# Noob Question



## TheDreadPirate (Jun 21, 2007)

I downloaded ati tools today and I like it, but it's pretty obvious that I have no idea what I'm doing, so I'm coming here for help.

I've no desire to overclock my comp, it has enough trouble at normals speeds, so all I wanted to do was check temps and things like that because my computer has had overheating problems in the past. I have a Radeon 9800 pro. Here are my questions:

If I scan for artifacts, after about three minutes my computer starts beeping at me and I get yellow lines all across the the 3D view. This is bad, obviously, but what does in mean?

Second, if I try to test max core, it just crashes. This is also bad. What does it mean?

Thanks, and sorry in advance for my noobery.


----------



## Demos_sav (Jun 21, 2007)

It is probably because of the heat. Try better cooling and if your card/processor is already overclocked try lowering their speed


----------



## TheDreadPirate (Jun 22, 2007)

Actually, I took your advice before you even gave it and cleaned out my computer case a lot more thoroughly, and it solved my problem.

Now I'm really a noob.


----------



## Demos_sav (Jun 22, 2007)

Limb landmark coordinates:
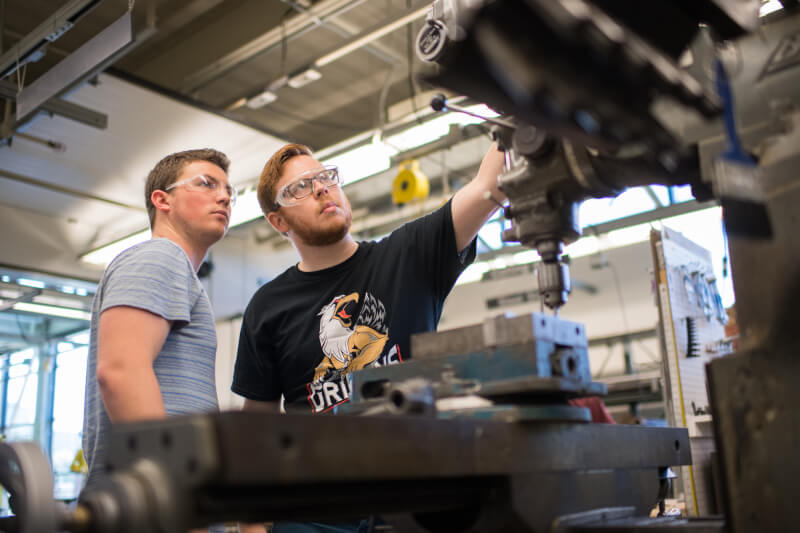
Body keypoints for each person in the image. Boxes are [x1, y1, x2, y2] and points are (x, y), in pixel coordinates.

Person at [232, 143, 505, 415]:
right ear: (279, 222)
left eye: (325, 176)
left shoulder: (410, 255)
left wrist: (519, 119)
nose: (321, 188)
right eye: (300, 187)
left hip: (419, 440)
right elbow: (257, 424)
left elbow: (489, 185)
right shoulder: (268, 307)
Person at [82, 148, 235, 486]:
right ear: (162, 200)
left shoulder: (174, 268)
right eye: (207, 184)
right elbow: (120, 372)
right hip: (158, 498)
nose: (224, 197)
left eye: (229, 190)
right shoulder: (161, 256)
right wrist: (172, 488)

TASKS AND EXERCISES:
(a) Please set down the ATI Tools thread word for word, everything from "## TheDreadPirate (Jun 22, 2007)" down to "really a noob.".
(b) List every post heading in the ATI Tools thread that gives a username with a date.

SOLUTIONS PER TASK:
(a)
## TheDreadPirate (Jun 22, 2007)

Actually, I took your advice before you even gave it and cleaned out my computer case a lot more thoroughly, and it solved my problem.

Now I'm really a noob.

(b)
TheDreadPirate (Jun 21, 2007)
Demos_sav (Jun 21, 2007)
TheDreadPirate (Jun 22, 2007)
Demos_sav (Jun 22, 2007)